**Principio generale e normativa di riferimento**
L’articolo 1136 del Codice Civile disciplina la ripartizione delle spese condominiali, stabilendo che esse devono essere ripartite secondo le tabelle di proprietà o, in mancanza, in misura proporzionale ai millesimi di proprietà. La norma non distingue tra condòmini in base all’effettivo utilizzo delle parti comuni, ma si limita a stabilire il criterio di ripartizione basato sui millesimi o altre tabelle approvate.

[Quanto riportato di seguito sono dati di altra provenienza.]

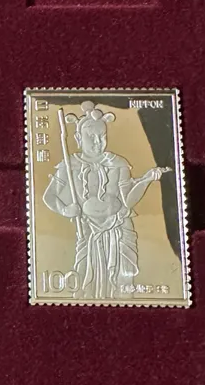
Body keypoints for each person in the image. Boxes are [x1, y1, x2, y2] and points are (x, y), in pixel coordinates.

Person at [42, 101, 168, 300]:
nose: (97, 142)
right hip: (88, 231)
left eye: (102, 136)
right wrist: (65, 210)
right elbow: (49, 197)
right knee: (86, 279)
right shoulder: (69, 165)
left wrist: (145, 181)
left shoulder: (118, 164)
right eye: (91, 137)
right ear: (78, 138)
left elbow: (127, 201)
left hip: (119, 229)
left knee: (123, 280)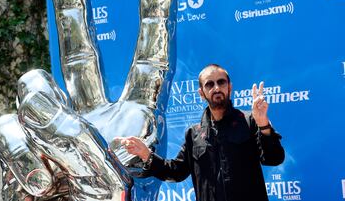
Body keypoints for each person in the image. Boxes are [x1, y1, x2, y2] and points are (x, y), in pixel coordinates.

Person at [120, 64, 285, 201]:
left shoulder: (251, 121)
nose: (216, 88)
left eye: (221, 82)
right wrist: (147, 155)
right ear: (201, 93)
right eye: (209, 84)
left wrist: (263, 123)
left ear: (230, 87)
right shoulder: (193, 134)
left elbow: (274, 158)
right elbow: (176, 172)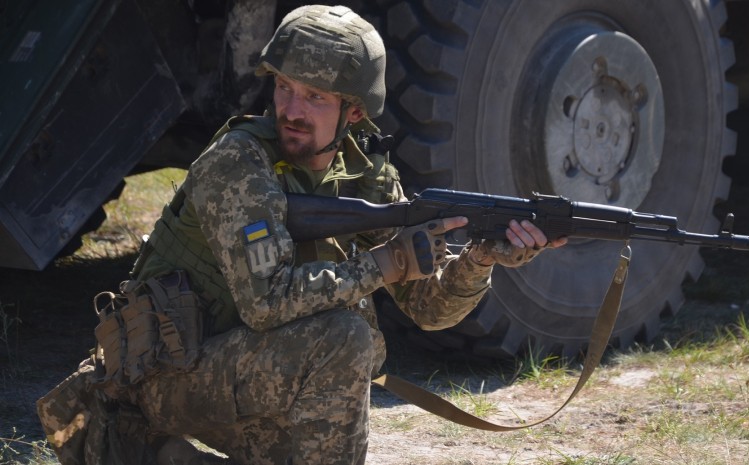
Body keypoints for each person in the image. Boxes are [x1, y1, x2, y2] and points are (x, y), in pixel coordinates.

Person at [36, 5, 565, 465]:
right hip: (158, 376)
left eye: (315, 97)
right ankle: (146, 437)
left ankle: (166, 456)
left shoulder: (366, 177)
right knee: (344, 338)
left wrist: (480, 260)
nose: (291, 109)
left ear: (353, 112)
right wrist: (383, 264)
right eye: (285, 88)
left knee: (318, 420)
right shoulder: (238, 165)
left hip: (235, 366)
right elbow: (268, 302)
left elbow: (428, 310)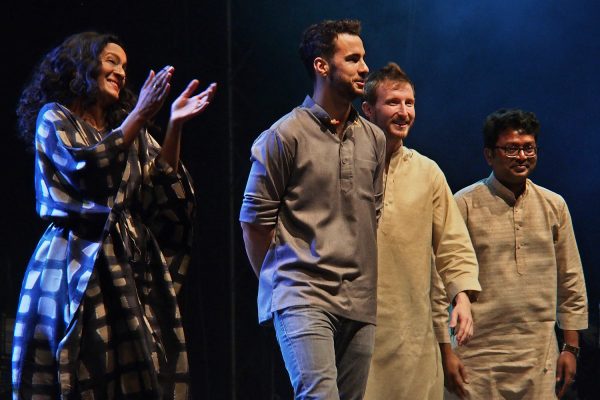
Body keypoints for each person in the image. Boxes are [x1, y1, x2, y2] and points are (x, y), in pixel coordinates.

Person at [13, 31, 217, 399]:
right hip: (73, 257)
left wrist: (173, 125)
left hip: (126, 263)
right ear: (81, 66)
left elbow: (161, 188)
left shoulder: (127, 129)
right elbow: (85, 169)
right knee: (79, 365)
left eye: (124, 66)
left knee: (137, 372)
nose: (122, 72)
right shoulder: (54, 118)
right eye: (111, 61)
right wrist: (140, 115)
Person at [239, 19, 385, 399]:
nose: (365, 68)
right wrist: (280, 284)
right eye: (353, 59)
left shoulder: (374, 138)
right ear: (322, 66)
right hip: (303, 295)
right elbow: (254, 224)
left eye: (364, 58)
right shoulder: (284, 135)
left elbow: (373, 214)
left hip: (360, 299)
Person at [442, 109, 588, 399]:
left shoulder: (554, 205)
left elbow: (570, 280)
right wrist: (446, 354)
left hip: (538, 358)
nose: (521, 156)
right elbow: (442, 278)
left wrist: (570, 348)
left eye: (528, 148)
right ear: (489, 155)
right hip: (477, 358)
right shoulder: (464, 204)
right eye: (511, 148)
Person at [360, 62, 481, 399]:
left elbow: (452, 244)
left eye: (409, 103)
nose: (404, 112)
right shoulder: (344, 165)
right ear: (368, 110)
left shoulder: (427, 172)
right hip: (357, 331)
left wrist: (462, 297)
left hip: (413, 338)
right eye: (393, 102)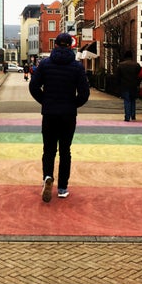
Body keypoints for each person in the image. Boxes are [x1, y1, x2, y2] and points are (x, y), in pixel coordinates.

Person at [29, 32, 90, 202]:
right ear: (70, 45)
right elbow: (84, 93)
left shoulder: (45, 63)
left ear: (55, 45)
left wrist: (45, 101)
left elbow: (34, 86)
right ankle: (62, 188)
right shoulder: (77, 66)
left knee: (48, 149)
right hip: (68, 115)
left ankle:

**Posizione tradizionale**
Fino a tempi recenti, si riteneva che le spese di manutenzione e gestione dell’ascensore dovessero gravare esclusivamente su quei condòmini che ne usufruivano effettivamente, in quanto “utilizzatori”. Tale interpretazione trovava radice in un’ottica di equità e nella volontà di evitare che chi non utilizza l’ascensore si trovi a sostenere spese che non gli apportano benefici diretti.

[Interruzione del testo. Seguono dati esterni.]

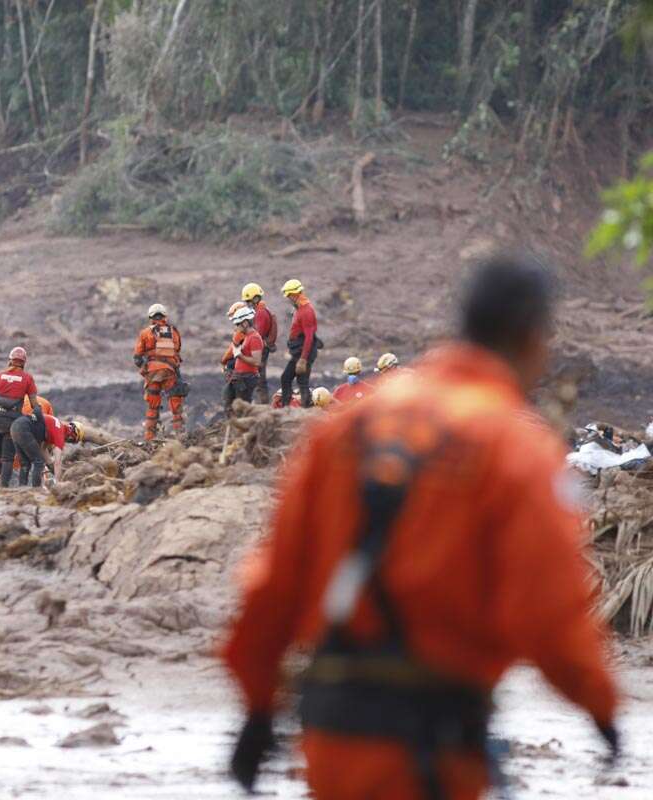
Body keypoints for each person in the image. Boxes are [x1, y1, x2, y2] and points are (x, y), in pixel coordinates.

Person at [223, 255, 619, 800]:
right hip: (436, 743)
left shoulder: (346, 428)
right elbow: (547, 606)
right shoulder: (516, 447)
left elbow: (272, 582)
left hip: (330, 738)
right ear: (532, 337)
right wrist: (600, 708)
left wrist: (257, 708)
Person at [0, 347, 42, 489]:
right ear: (23, 363)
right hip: (12, 421)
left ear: (10, 361)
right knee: (7, 457)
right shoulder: (27, 378)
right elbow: (34, 405)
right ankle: (4, 487)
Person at [133, 303, 186, 440]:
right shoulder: (174, 332)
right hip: (170, 372)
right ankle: (180, 436)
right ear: (165, 317)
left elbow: (137, 358)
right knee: (176, 405)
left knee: (152, 406)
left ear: (151, 318)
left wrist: (145, 365)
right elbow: (177, 350)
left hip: (152, 374)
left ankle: (150, 438)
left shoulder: (145, 333)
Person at [9, 414, 83, 487]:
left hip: (15, 425)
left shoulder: (55, 426)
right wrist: (58, 483)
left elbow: (42, 449)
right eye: (72, 441)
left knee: (25, 463)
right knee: (39, 462)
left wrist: (50, 464)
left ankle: (22, 488)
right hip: (25, 429)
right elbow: (58, 463)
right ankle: (36, 490)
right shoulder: (60, 434)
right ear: (74, 434)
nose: (68, 442)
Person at [280, 279, 321, 408]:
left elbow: (309, 337)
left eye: (288, 296)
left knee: (296, 380)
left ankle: (300, 409)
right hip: (299, 351)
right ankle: (292, 407)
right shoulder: (299, 308)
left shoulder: (306, 311)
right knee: (292, 379)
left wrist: (303, 359)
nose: (288, 299)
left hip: (304, 352)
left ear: (293, 295)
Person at [242, 283, 278, 404]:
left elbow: (258, 334)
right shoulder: (261, 311)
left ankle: (263, 407)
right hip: (262, 349)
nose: (248, 304)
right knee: (258, 380)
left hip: (261, 351)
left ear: (256, 299)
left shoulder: (261, 313)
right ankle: (262, 405)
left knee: (259, 381)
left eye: (249, 301)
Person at [228, 307, 266, 407]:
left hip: (247, 378)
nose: (236, 328)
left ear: (245, 323)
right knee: (234, 404)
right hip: (241, 377)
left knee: (243, 407)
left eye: (238, 325)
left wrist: (239, 355)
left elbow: (257, 361)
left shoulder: (254, 338)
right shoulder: (248, 337)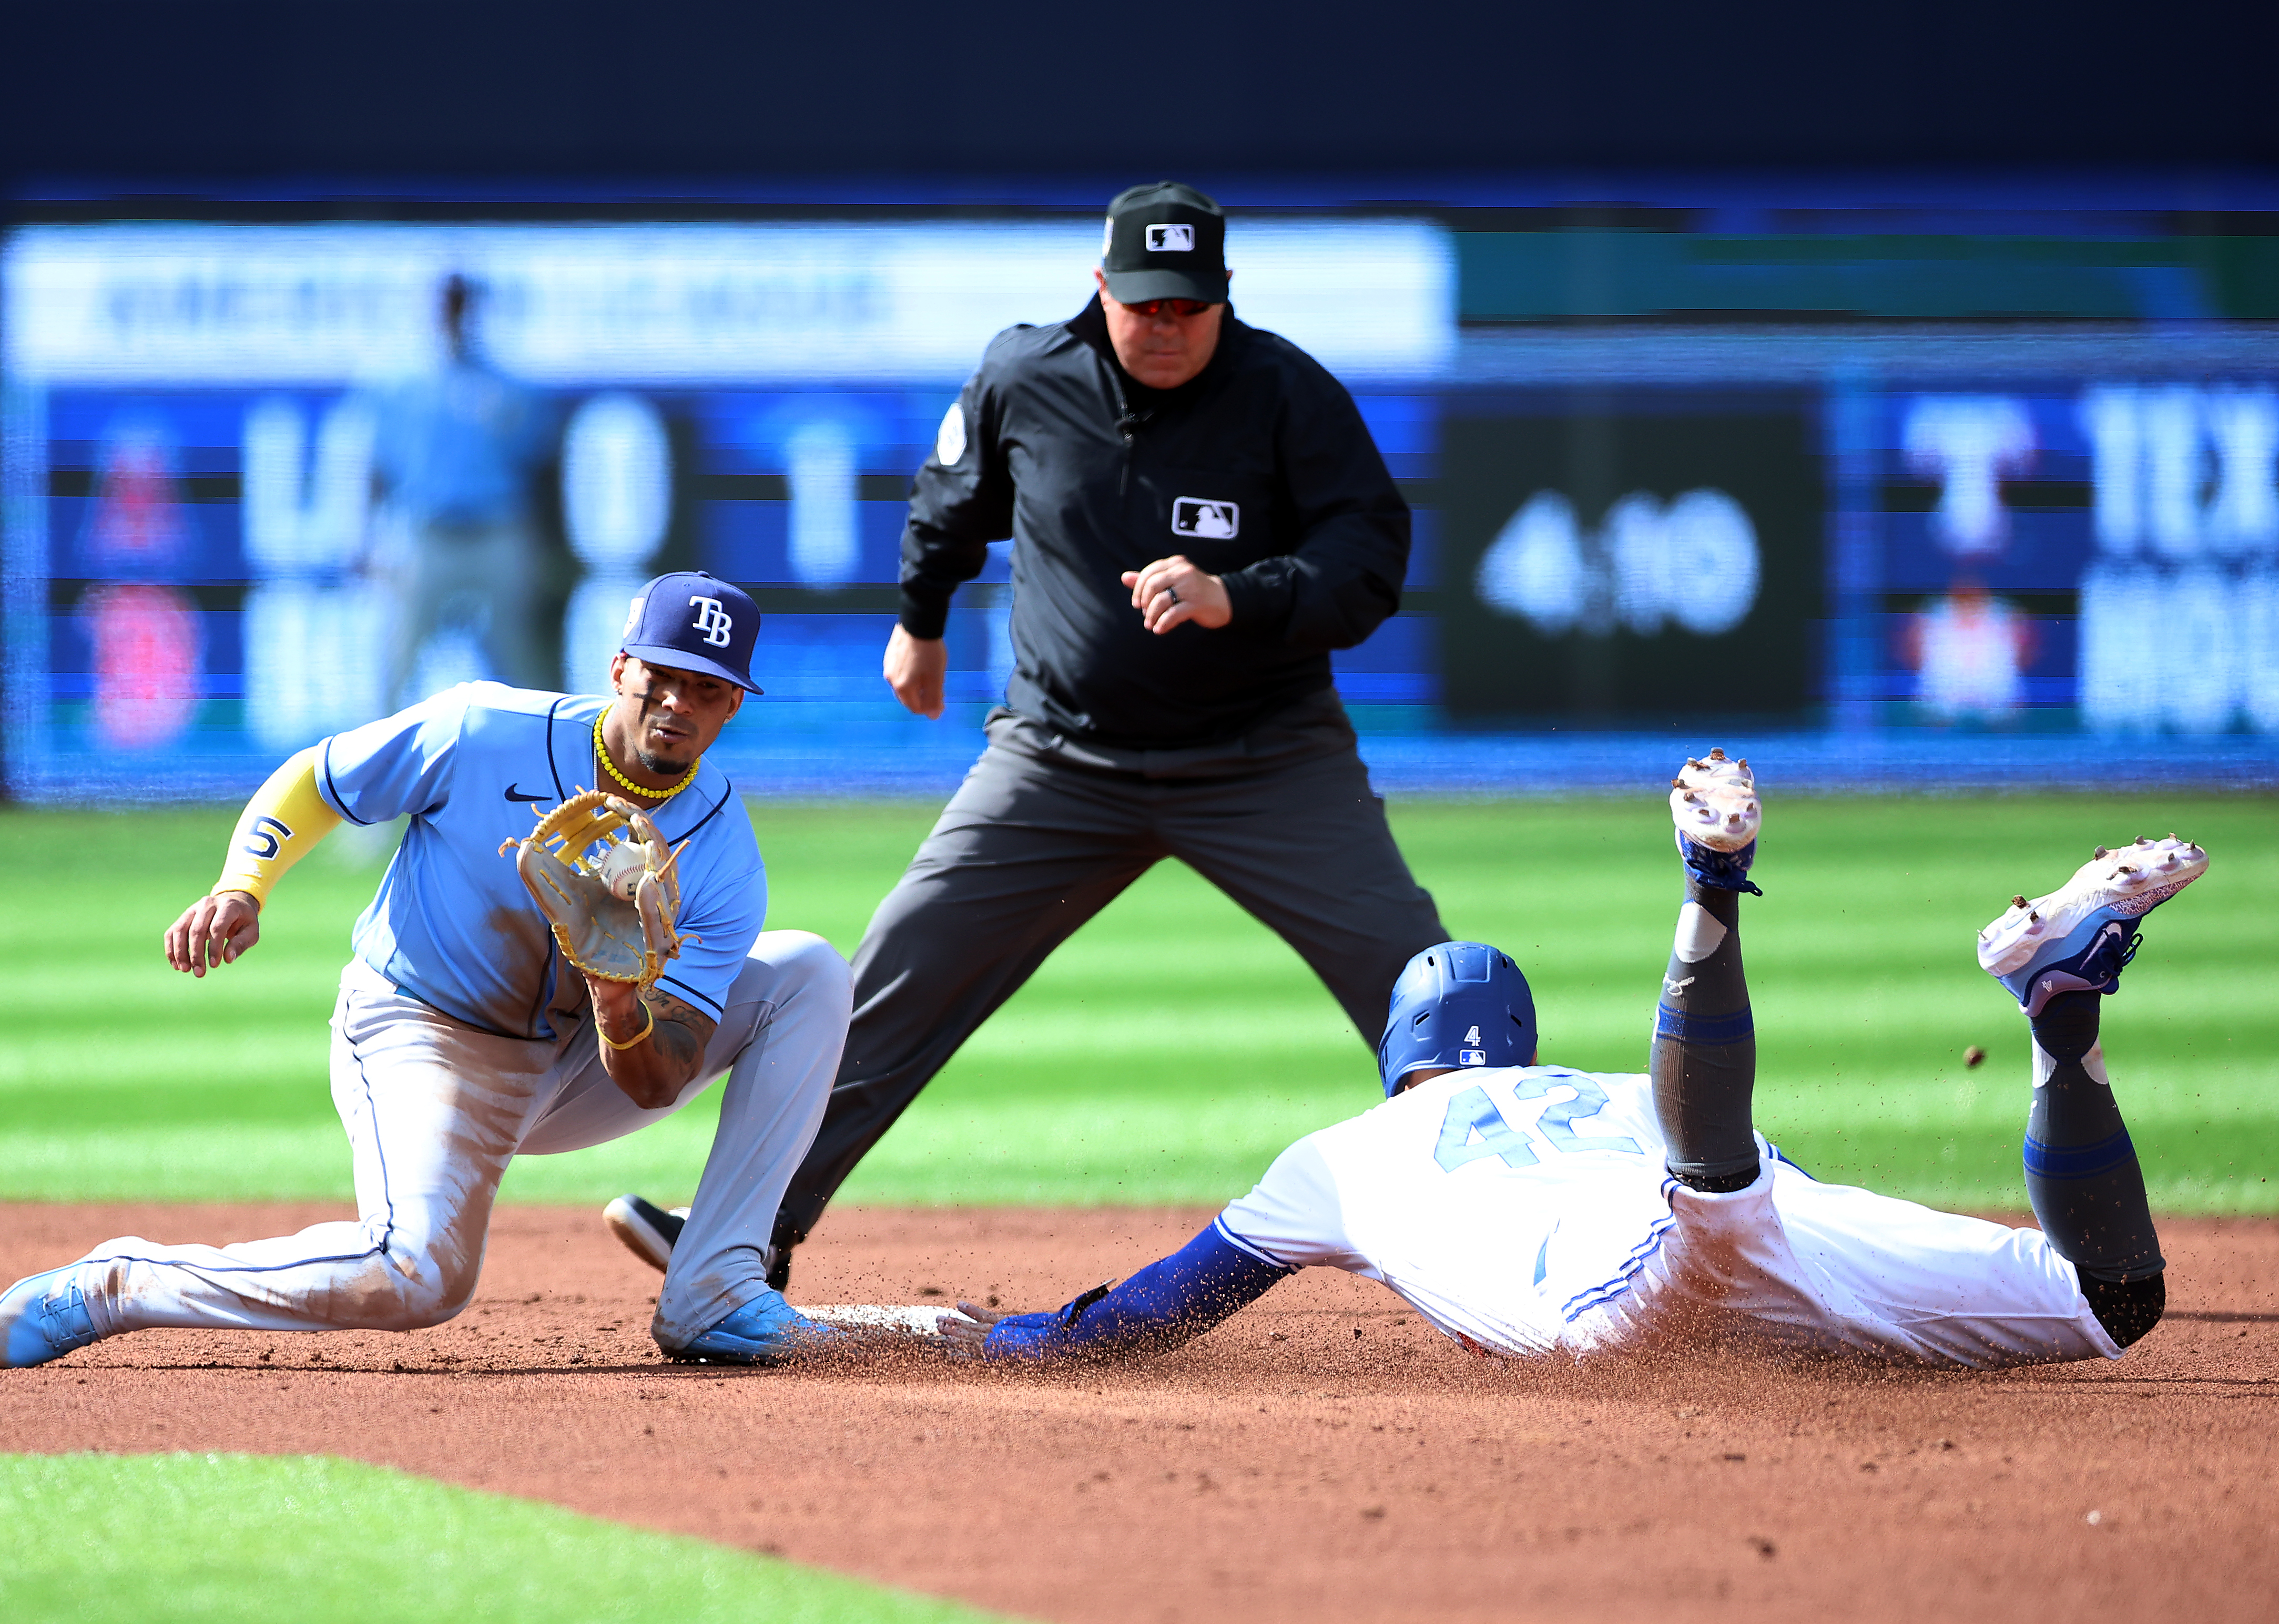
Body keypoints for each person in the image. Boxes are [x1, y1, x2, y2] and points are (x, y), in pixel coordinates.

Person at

**La svolta della Corte di Cassazione**
La Suprema Corte, con una pronuncia molto significativa (sentenza n. 12345/2024, esempio ipotetico), ha affermato che la partecipazione alle spese condominiali relative all’ascensore non può essere limitata esclusivamente ai condòmini che ne usufruiscono. La Corte ha precisato che:
- Le spese di manutenzione e gestione dell’ascensore costituiscono spese ordinarie di esercizio e manutenzione delle parti comuni, che sono di pertinenza di tutti i condòmini, anche di quelli che non lo utilizzano.
- La partecipazione alla spesa deve essere determinata in base alle tabelle millesimali, applicando quindi il principio di proporzionalità patrimoniale, e non esclusivamente in funzione dell’effettivo uso.
- Pertanto, anche i condòmini che non utilizzano l’ascensore, per esempio perché abitano ai piani inferiori o superiori, sono tenuti alla contribuzione, salvo diversa previsione del regolamento condominiale o specifica deroga approvata dall’assemblea.
**Implicazioni pratiche**
- La sentenza sottolinea che la ripartizione delle spese deve seguire le tabelle millesimali e non può essere limitata ai soli utilizzatori dell’ascensore.
- La decisione dell’assemblea di escludere alcuni condòmini dalla contribuzione, in assenza di un’apposita delibera, può essere impugnata in sede giudiziaria.
- La norma e la giurisprudenza evidenziano l’importanza di considerare le spese di manutenzione come costi di gestione di un bene comune, cui tutti i condomini sono tenuti a contribuire proporzionalmente alla propria quota di proprietà.
**Conclusioni**
In conclusione, la recente giurisprudenza della Corte di Cassazione chiarisce che:
- **Tutti i condòmini, indipendentemente dal fatto che utilizzino o meno l’ascensore, devono partecipare alla ripartizione delle spese di manutenzione e gestione, secondo le tabelle millesimali.**
- La partecipazione non può essere limitata ai soli utilizzatori, a meno che non vi siano specifiche previsioni contrattuali o deliberazioni assembleari contrarie.
- La ripartizione equa si basa sul principio di proporzionalità patrimoniale e non esclusivamente sull’effettivo utilizzo.
Questa interpretazione rafforza il ruolo delle tabelle millesimali e la loro applicazione, contribuendo a una distribuzione più equa e conforme alla normativa e alla giurisprudenza di riferimento.